DATA FOR THIS TASK
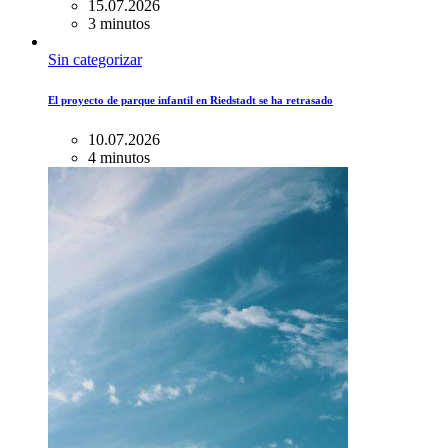
15.07.2026
3 minutos
Sin categorizar
El proyecto de parque infantil en Riedstadt se ha retrasado
10.07.2026
4 minutos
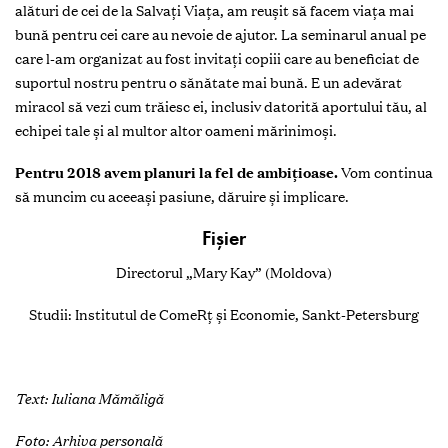
alături de cei de la Salvaţi Viaţa, am reușit să facem viaţa mai
bună pentru cei care au nevoie de ajutor. La seminarul anual pe
care l-am organizat au fost invitaţi copiii care au beneficiat de
suportul nostru pentru o sănătate mai bună. E un adevărat
miracol să vezi cum trăiesc ei, inclusiv datorită aportului tău, al
echipei tale şi al multor altor oameni mărinimoşi.
Pentru 2018 avem planuri la fel de ambiţioase.
Vom continua
să muncim cu aceeaşi pasiune, dăruire şi implicare.
Fişier
Directorul „Mary Kay” (Moldova)
Studii: Institutul de ComeRţ şi Economie, Sankt-Petersburg
Text: Iuliana Mămăligă
Foto: Arhiva personală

TASK
Copy out every entry above verbatim. Leave each picture out.

SOLUTION TO THE EXERCISE
15.07.2026
3 minutos
Sin categorizar
El proyecto de parque infantil en Riedstadt se ha retrasado
10.07.2026
4 minutos
alături de cei de la Salvaţi Viaţa, am reușit să facem viaţa mai
bună pentru cei care au nevoie de ajutor. La seminarul anual pe
care l-am organizat au fost invitaţi copiii care au beneficiat de
suportul nostru pentru o sănătate mai bună. E un adevărat
miracol să vezi cum trăiesc ei, inclusiv datorită aportului tău, al
echipei tale şi al multor altor oameni mărinimoşi.
Pentru 2018 avem planuri la fel de ambiţioase.
Vom continua
să muncim cu aceeaşi pasiune, dăruire şi implicare.
Fişier
Directorul „Mary Kay” (Moldova)
Studii: Institutul de ComeRţ şi Economie, Sankt-Petersburg
Text: Iuliana Mămăligă
Foto: Arhiva personală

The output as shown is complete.